La priorité est de former les formateurs. Naturellement, lorsque nous parlons de formation de formateurs, nous ne pouvons pas penser uniquement à la préparation académique-spécialisée., mais d'une formation de coeur, sagesse et expérience qui font du formateur l'image de ce "guérisseur blessé" capable de former et de guérir les autres parce qu'il est conscient de ses propres blessures remises à Dieu et à l'Église. Dans cette prestation je vois beaucoup d'action du Saint-Esprit en tant que maître intérieur et premier éducateur de tout formateur qui se respecte.. La tentation de chercher des recteurs et des professeurs de formation sans défaut et sans péché risque de conduire au fanatisme., tout comme se contenter du premier arrivé simplement parce qu'il semble « si bon » et donc inoffensif est tout aussi désastreux.
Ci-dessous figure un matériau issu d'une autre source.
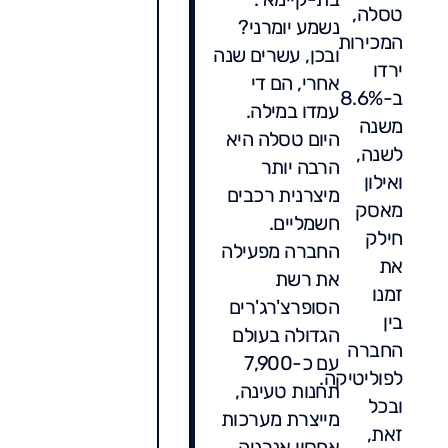
טסלה,
נשמע יומרני?
המכירות
ובכן, עשרים שנה
ירדו
אחרי, הם די
ב-8.6%
עמדו במילה.
משנה
היום טסלה היא
לשנה,
הרבה יותר
ואילון
מיצרנית רכבים
מאסק
חשמליים.
חילק
החברה מפעילה
את
את רשת
זמנו
הסופרצ'רג'רים
בין
הגדולה בעולם
החברה
עם כ-7,900
לפוליטיקה.
תחנות טעינה,
ובכל
מייצרת מערכות
זאת,
אחסון אנרגיה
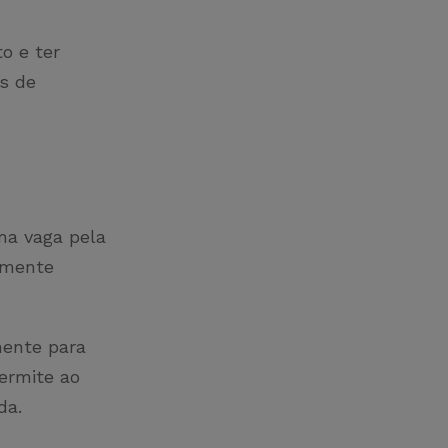
o e ter
s de
ma vaga pela
amente
mente para
ermite ao
ida.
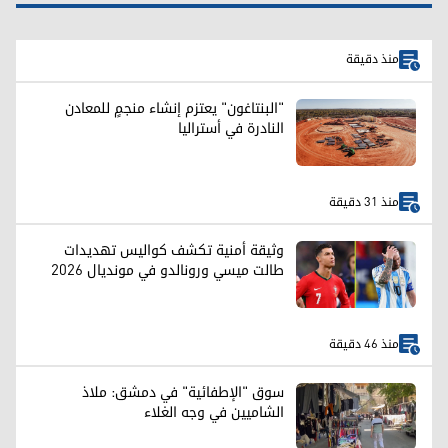
منذ دقيقة
"البنتاغون" يعتزم إنشاء منجمٍ للمعادن
النادرة في أستراليا
منذ 31 دقيقة
وثيقة أمنية تكشف كواليس تهديدات
طالت ميسي ورونالدو في مونديال 2026
منذ 46 دقيقة
سوق "الإطفائية" في دمشق: ملاذ
الشاميين في وجه الغلاء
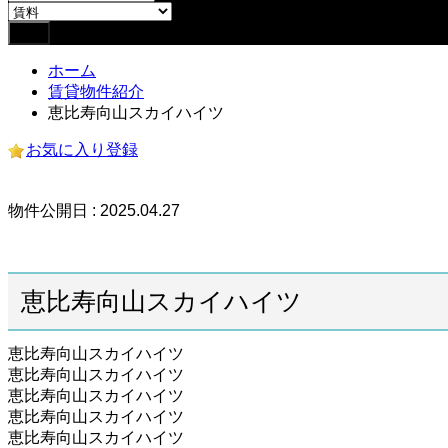
ホーム
賃貸物件紹介
恵比寿向山スカイハイツ
お気に入り登録
物件公開日 : 2025.04.27
恵比寿向山スカイハイツ
恵比寿向山スカイハイツ
恵比寿向山スカイハイツ
恵比寿向山スカイハイツ
恵比寿向山スカイハイツ
恵比寿向山スカイハイツ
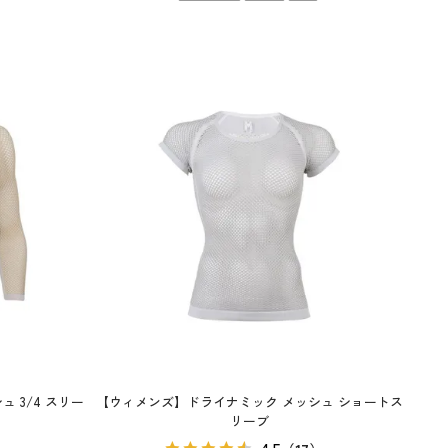
 3/4 スリー
【ウィメンズ】ドライナミック メッシュ ショートス
リーブ
4.5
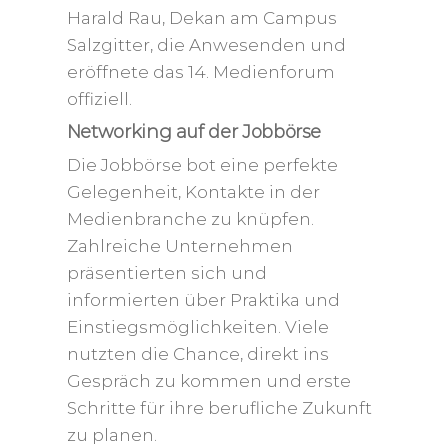
Harald Rau, Dekan am Campus
Salzgitter, die Anwesenden und
eröffnete das 14. Medienforum
offiziell.
Networking auf der Jobbörse
Die Jobbörse bot eine perfekte
Gelegenheit, Kontakte in der
Medienbranche zu knüpfen.
Zahlreiche Unternehmen
präsentierten sich und
informierten über Praktika und
Einstiegsmöglichkeiten. Viele
nutzten die Chance, direkt ins
Gespräch zu kommen und erste
Schritte für ihre berufliche Zukunft
zu planen.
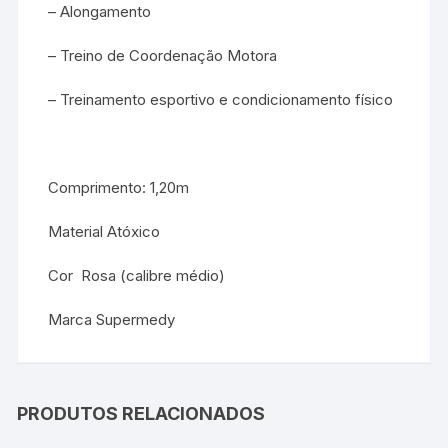
– Alongamento
– Treino de Coordenação Motora
– Treinamento esportivo e condicionamento físico
Comprimento: 1,20m
Material Atóxico
Cor Rosa (calibre médio)
Marca Supermedy
PRODUTOS RELACIONADOS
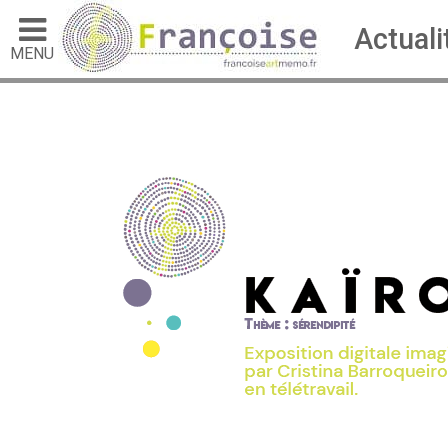
Actuali
MENU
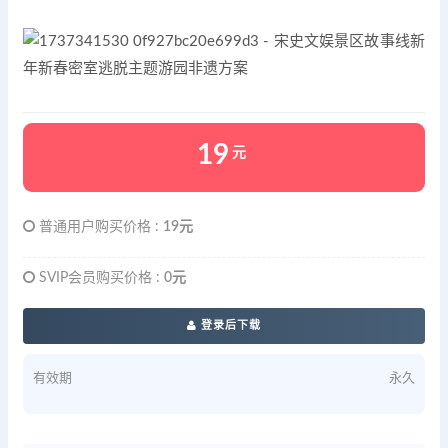
19
元
普通用户购买价格 :
19元
SVIP会员购买价格 :
0元
登录后下载
有效期
永久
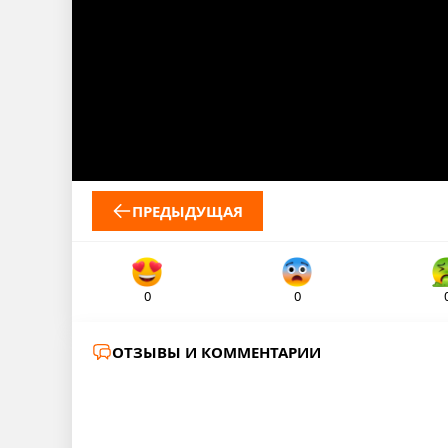
ПРЕДЫДУЩАЯ
0
0
ОТЗЫВЫ И КОММЕНТАРИИ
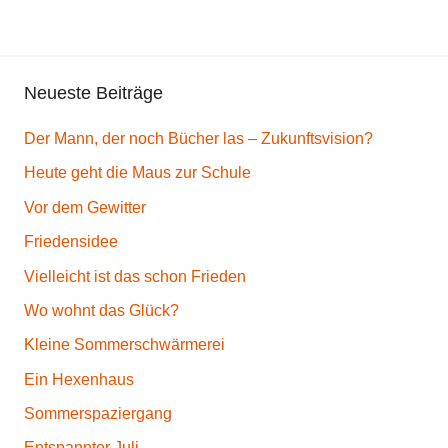
e
d
i
Neueste Beiträge
c
h
Der Mann, der noch Bücher las – Zukunftsvision?
t
L
Heute geht die Maus zur Schule
e
Vor dem Gewitter
b
Friedensidee
e
n
Vielleicht ist das schon Frieden
,
Wo wohnt das Glück?
L
Kleine Sommerschwärmerei
i
Ein Hexenhaus
e
d
Sommerspaziergang
e
Entspannter Juli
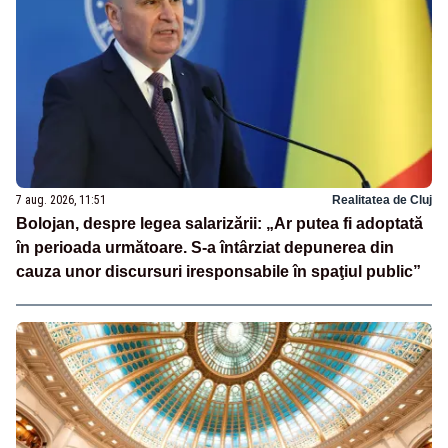
7 aug. 2026, 11:51
Realitatea de Cluj
Bolojan, despre legea salarizării: „Ar putea fi adoptată
în perioada următoare. S-a întârziat depunerea din
cauza unor discursuri iresponsabile în spaţiul public”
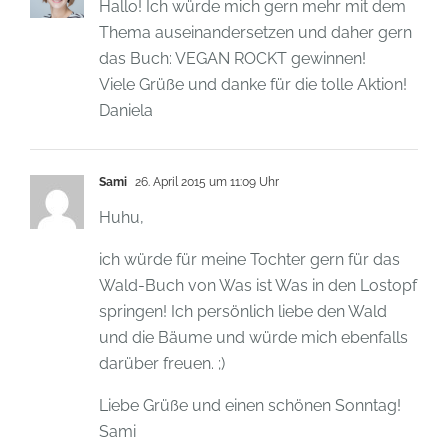
Hallo! Ich würde mich gern mehr mit dem
Thema auseinandersetzen und daher gern
das Buch: VEGAN ROCKT gewinnen!
Viele Grüße und danke für die tolle Aktion!
Daniela
Sami
26. April 2015 um 11:09 Uhr
Huhu,
ich würde für meine Tochter gern für das
Wald-Buch von Was ist Was in den Lostopf
springen! Ich persönlich liebe den Wald
und die Bäume und würde mich ebenfalls
darüber freuen. ;)
Liebe Grüße und einen schönen Sonntag!
Sami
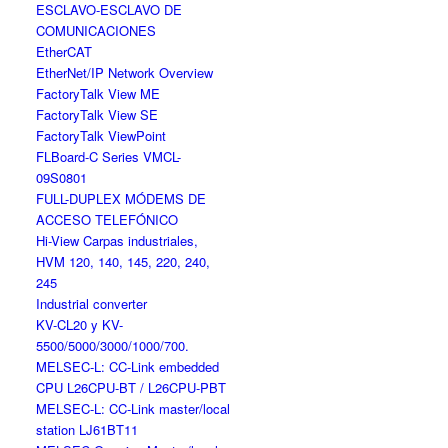
ESCLAVO-ESCLAVO DE
COMUNICACIONES
EtherCAT
EtherNet/IP Network Overview
FactoryTalk View ME
FactoryTalk View SE
FactoryTalk ViewPoint
FLBoard-C Series VMCL-
09S0801
FULL-DUPLEX MÓDEMS DE
ACCESO TELEFÓNICO
Hi-View Carpas industriales,
HVM 120, 140, 145, 220, 240,
245
Industrial converter
KV-CL20 y KV-
5500/5000/3000/1000/700.
MELSEC-L: CC-Link embedded
CPU L26CPU-BT / L26CPU-PBT
MELSEC-L: CC-Link master/local
station LJ61BT11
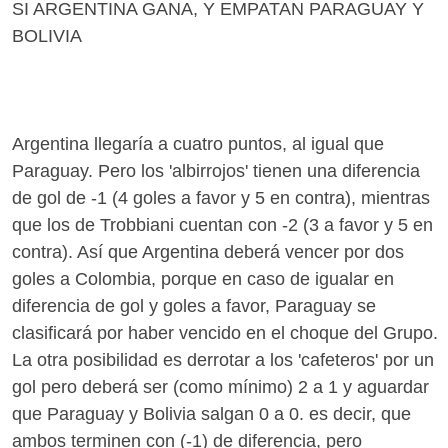
SI ARGENTINA GANA, Y EMPATAN PARAGUAY Y
BOLIVIA
Argentina llegaría a cuatro puntos, al igual que
Paraguay. Pero los 'albirrojos' tienen una diferencia
de gol de -1 (4 goles a favor y 5 en contra), mientras
que los de Trobbiani cuentan con -2 (3 a favor y 5 en
contra). Así que Argentina deberá vencer por dos
goles a Colombia, porque en caso de igualar en
diferencia de gol y goles a favor, Paraguay se
clasificará por haber vencido en el choque del Grupo.
La otra posibilidad es derrotar a los 'cafeteros' por un
gol pero deberá ser (como mínimo) 2 a 1 y aguardar
que Paraguay y Bolivia salgan 0 a 0. es decir, que
ambos terminen con (-1) de diferencia, pero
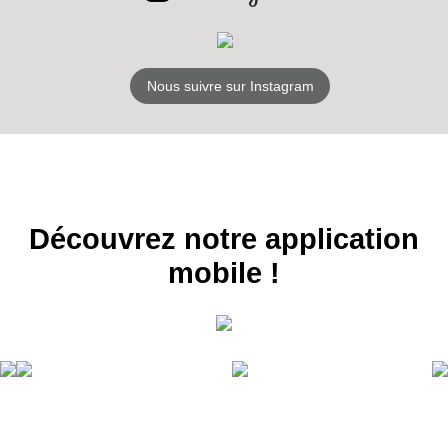
S'ABONNER
Nous suivre sur Instagram
Découvrez notre application
mobile !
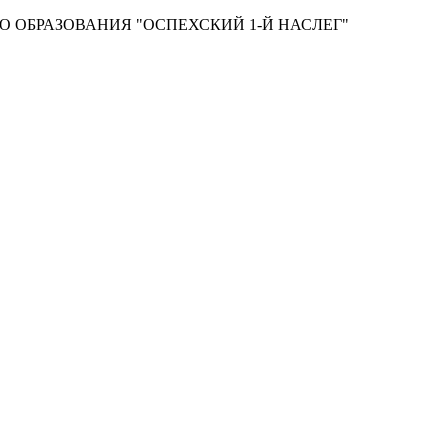
 ОБРАЗОВАНИЯ "ОСПЕХСКИЙ 1-Й НАСЛЕГ"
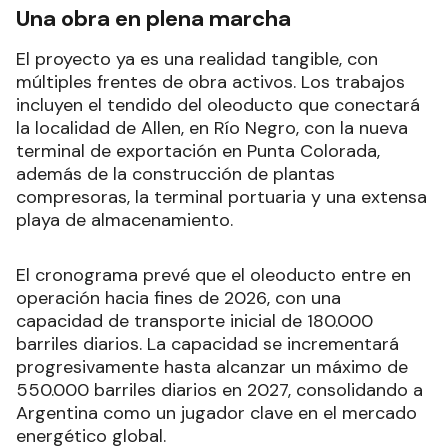
Una obra en plena marcha
El proyecto ya es una realidad tangible, con
múltiples frentes de obra activos. Los trabajos
incluyen el tendido del oleoducto que conectará
la localidad de Allen, en Río Negro, con la nueva
terminal de exportación en Punta Colorada,
además de la construcción de plantas
compresoras, la terminal portuaria y una extensa
playa de almacenamiento.
El cronograma prevé que el oleoducto entre en
operación hacia fines de 2026, con una
capacidad de transporte inicial de 180.000
barriles diarios. La capacidad se incrementará
progresivamente hasta alcanzar un máximo de
550.000 barriles diarios en 2027, consolidando a
Argentina como un jugador clave en el mercado
energético global.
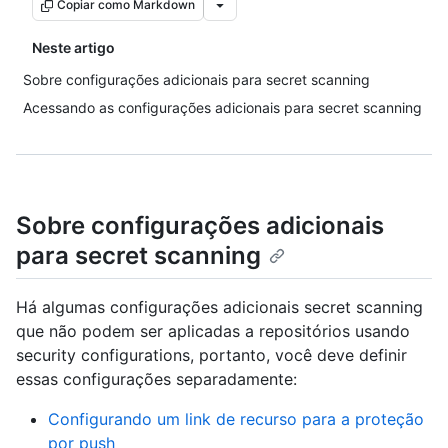
Copiar como Markdown
Neste artigo
Sobre configurações adicionais para secret scanning
Acessando as configurações adicionais para secret scanning
Sobre configurações adicionais
para secret scanning
Há algumas configurações adicionais secret scanning
que não podem ser aplicadas a repositórios usando
security configurations, portanto, você deve definir
essas configurações separadamente:
Configurando um link de recurso para a proteção
por push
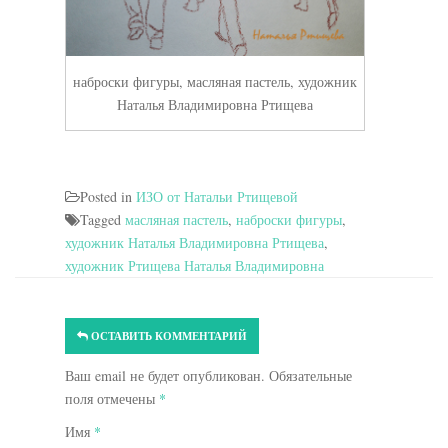
наброски фигуры, масляная пастель, художник
Наталья Владимировна Ртищева
Posted in
ИЗО от Натальи Ртищевой
Tagged
масляная пастель
,
наброски фигуры
,
художник Наталья Владимировна Ртищева
,
художник Ртищева Наталья Владимировна
ОСТАВИТЬ КОММЕНТАРИЙ
Ваш email не будет опубликован. Обязательные
поля отмечены
*
Имя
*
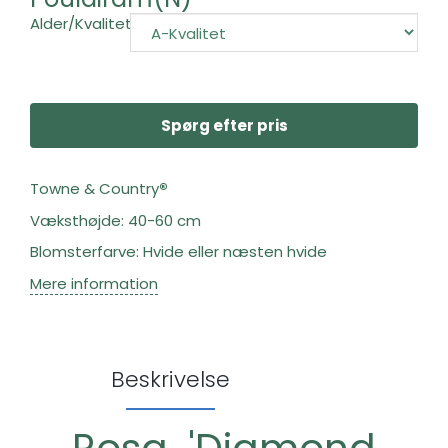
Alder/Kvalitet:
Spørg efter pris
Towne & Country
®
Væksthøjde: 40-60 cm
Blomsterfarve: Hvide eller næsten hvide
Mere information
Beskrivelse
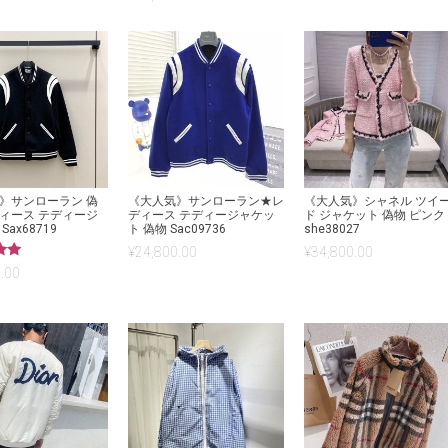
5.00
の評価
》サンローラン 偽
《大人気》サンローラン★レ
《大人気》シャネル ツイ
ィース テディージ
ディース テディージャケッ
ド ジャケット 偽物 ピンク
ax68719
ト 偽物 Sac09736
she38027
¥
24,800.00
¥
34,800.00
.00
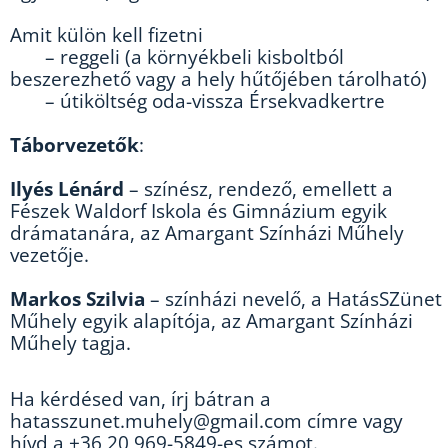
Amit külön kell fizetni
– reggeli (a környékbeli kisboltból
beszerezhető vagy a hely hűtőjében tárolható)
– útiköltség oda-vissza Érsekvadkertre
Táborvezetők
:
Ilyés Lénárd
– színész, rendező, emellett a
Fészek Waldorf Iskola és Gimnázium egyik
drámatanára, az Amargant Színházi Műhely
vezetője.
Markos Szilvia
– színházi nevelő, a HatásSZünet
Műhely egyik alapítója, az Amargant Színházi
Műhely tagja.
Ha kérdésed van, írj bátran a
hatasszunet.muhely@gmail.com
címre vagy
hívd a +36 20 969-5849-es számot.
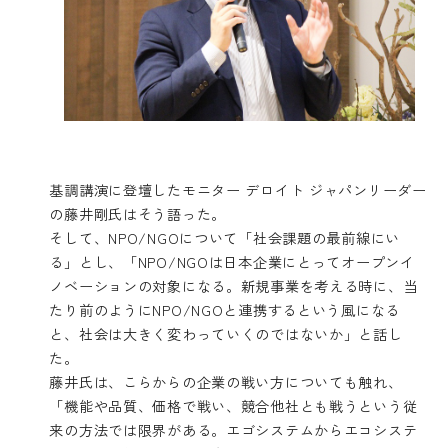
基調講演に登壇したモニター デロイト ジャパンリーダー
の藤井剛氏はそう語った。
そして、NPO/NGOについて「社会課題の最前線にい
る」とし、「NPO/NGOは日本企業にとってオープンイ
ノベーションの対象になる。新規事業を考える時に、当
たり前のようにNPO/NGOと連携するという風になる
と、社会は大きく変わっていくのではないか」と話し
た。
藤井氏は、こらからの企業の戦い方についても触れ、
「機能や品質、価格で戦い、競合他社とも戦うという従
来の方法では限界がある。エゴシステムからエコシステ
Le deuxième nœud à dénouer c'est celui de l'accompagnement permanent du prêtre, ainsi que les religieux. L'idée qu'un jeune ne peut pas encore tenir debout, après l'ordination sacerdotale, il est livré à lui-même et doit se gérer comme bon lui semble uniquement parce qu'il a complété le processus de formation initiale et théologique. Une manière de comprendre le ministère du prêtre, clé en main, où l'on devient alors l'arbitre et le juge de sa propre vie et de son ministère sans aucun contrôle. Et cela devient pratiquement impossible à gérer si l’on n’a pas été formé auparavant mais déformé, et c'est encore plus improbable dans le cadre d'une vie ministérielle qui apportera des défis inévitables et des épreuves fatigantes qu'il est impossible d'affronter et de surmonter. (pas vingt!) avec uniquement une formation au séminaire ou celle reçue dans la maison religieuse de son propre ordre ou congrégation.

Le prêtre ne peut et ne doit pas être laissé seul par votre évêque ou supérieur hiérarchique, c'est le premier devoir de paternité responsable encore négligé dans l'Église qui naît de ce geste de mettre les mains dans celles de l'évêque: «Je promets à moi et à mes successeurs respect et obéissance?». Cette promesse ne constitue pas un acte entre vassal et souverain. L'obéissance ne peut être filiale et respectueuse que lorsque la paternité devient bienveillante et constante., sinon on passe de«je m'en soucie!» (je suis intéressé), Al «Je ne me soucie pas!» (tu es un problème pour moi). Soyons honnêtes, combien de prêtres ne regardent plus leur évêque en face parce qu'ils se sentent abandonnés ou trahis? Ou que dire de certains évêques qui ne voient dans leurs prêtres qu'un problème à neutraliser au plus vite? Quelle gêne tangible peut-on éprouver lors de certaines messes chrismales du Jeudi Saint. On retrouve aussi la même chose dans la vie religieuse avec la circonstance aggravante que la vie religieuse insiste davantage sur une dynamique fraternelle et d'entraide., risque de détruire le caractère charismatique de la forme de vie assumée avec la profession religieuse.

Ce sont les conditions qui génèrent les abandons les plus fréquents du ministère sacerdotal ou demandes de quitter les ordres religieux. Ceux qui partent sont toujours fautifs? Personnellement, je ne pense pas, mais ce sont toujours des victimes. Il y aurait beaucoup à dire à ce sujet mais je pense que le plus sage dans ces cas-là est de constater que ces épilogues représentent le signe le plus évident d'un mécanisme défaillant qui doit être réparé au plus vite.. Et une telle responsabilité incombe à tout le monde, personne n'est exclu.